◆ RECORDED INFORMATION
◆ ◆ ◆ ◆ ◆ ◆ ◆
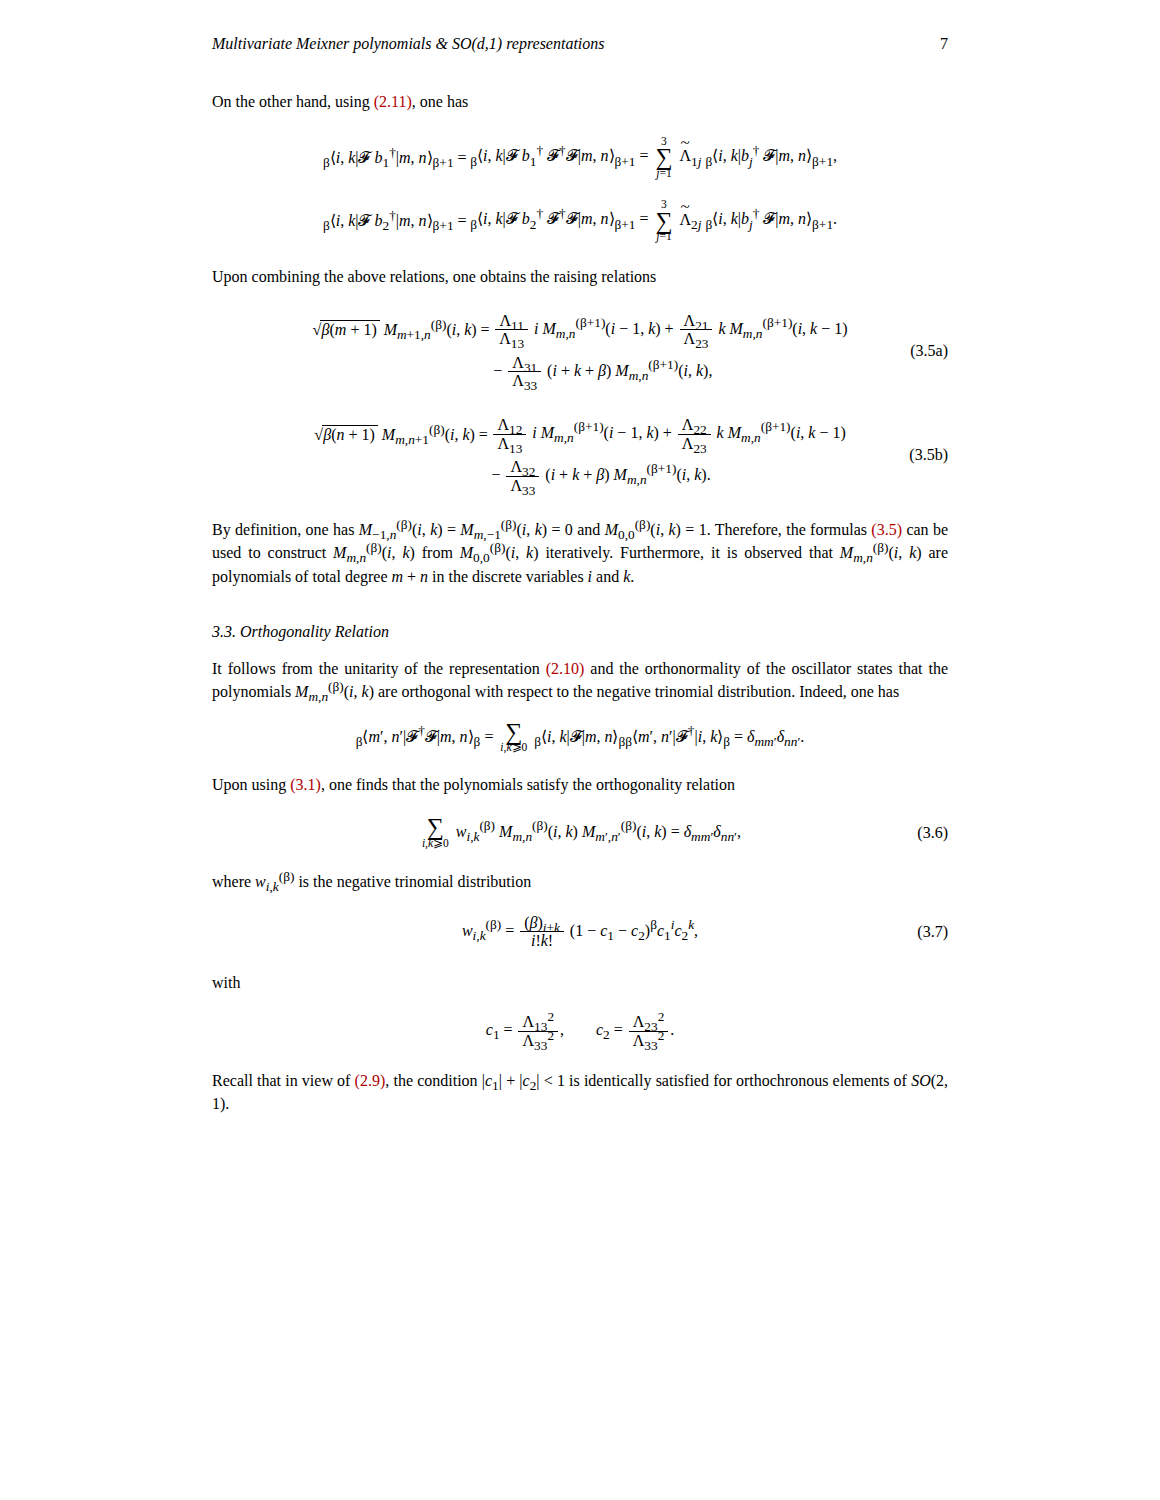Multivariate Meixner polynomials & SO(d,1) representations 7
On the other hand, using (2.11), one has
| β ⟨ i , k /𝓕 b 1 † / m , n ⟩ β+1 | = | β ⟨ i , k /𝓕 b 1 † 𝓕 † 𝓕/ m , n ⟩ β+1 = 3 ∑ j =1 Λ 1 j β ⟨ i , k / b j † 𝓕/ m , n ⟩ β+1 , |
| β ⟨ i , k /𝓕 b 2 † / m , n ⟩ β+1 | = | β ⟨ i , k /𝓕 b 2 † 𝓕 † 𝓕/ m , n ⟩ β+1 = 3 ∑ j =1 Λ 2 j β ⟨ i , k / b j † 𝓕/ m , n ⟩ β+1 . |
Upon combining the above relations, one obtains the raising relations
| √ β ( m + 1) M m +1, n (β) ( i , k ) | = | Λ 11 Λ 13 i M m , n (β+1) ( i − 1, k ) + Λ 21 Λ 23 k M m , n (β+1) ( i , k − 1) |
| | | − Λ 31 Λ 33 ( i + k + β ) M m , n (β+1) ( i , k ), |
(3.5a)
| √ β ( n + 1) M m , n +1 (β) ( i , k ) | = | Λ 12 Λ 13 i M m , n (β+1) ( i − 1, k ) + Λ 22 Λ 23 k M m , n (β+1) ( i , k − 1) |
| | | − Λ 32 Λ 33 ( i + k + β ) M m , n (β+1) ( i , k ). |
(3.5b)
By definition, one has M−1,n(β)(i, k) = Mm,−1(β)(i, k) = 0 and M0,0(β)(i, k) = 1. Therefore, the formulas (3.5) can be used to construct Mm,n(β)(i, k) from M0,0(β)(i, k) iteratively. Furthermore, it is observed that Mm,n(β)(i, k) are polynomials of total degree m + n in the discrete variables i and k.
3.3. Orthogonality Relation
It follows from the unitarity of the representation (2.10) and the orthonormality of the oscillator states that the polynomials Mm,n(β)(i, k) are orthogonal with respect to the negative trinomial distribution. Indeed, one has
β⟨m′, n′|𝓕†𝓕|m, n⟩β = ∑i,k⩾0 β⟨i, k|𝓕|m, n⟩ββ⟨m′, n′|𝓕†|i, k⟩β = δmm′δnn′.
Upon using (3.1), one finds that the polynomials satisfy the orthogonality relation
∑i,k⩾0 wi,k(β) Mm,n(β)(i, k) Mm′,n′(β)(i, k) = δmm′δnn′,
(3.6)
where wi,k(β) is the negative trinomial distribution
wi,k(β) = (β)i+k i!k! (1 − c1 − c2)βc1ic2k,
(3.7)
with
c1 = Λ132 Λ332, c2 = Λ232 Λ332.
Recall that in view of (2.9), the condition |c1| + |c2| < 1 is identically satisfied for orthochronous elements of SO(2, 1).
◆ ◆ ◆ ◆ ◆ ◆ ◆
◆ WHAT YOU ARE ASKED TO DO
What lines of the material above include "using"? Copy each one.

◆ SOLUTION
On the other hand, using (2.11), one has
Upon using (3.1), one finds that the polynomials satisfy the orthogonality relation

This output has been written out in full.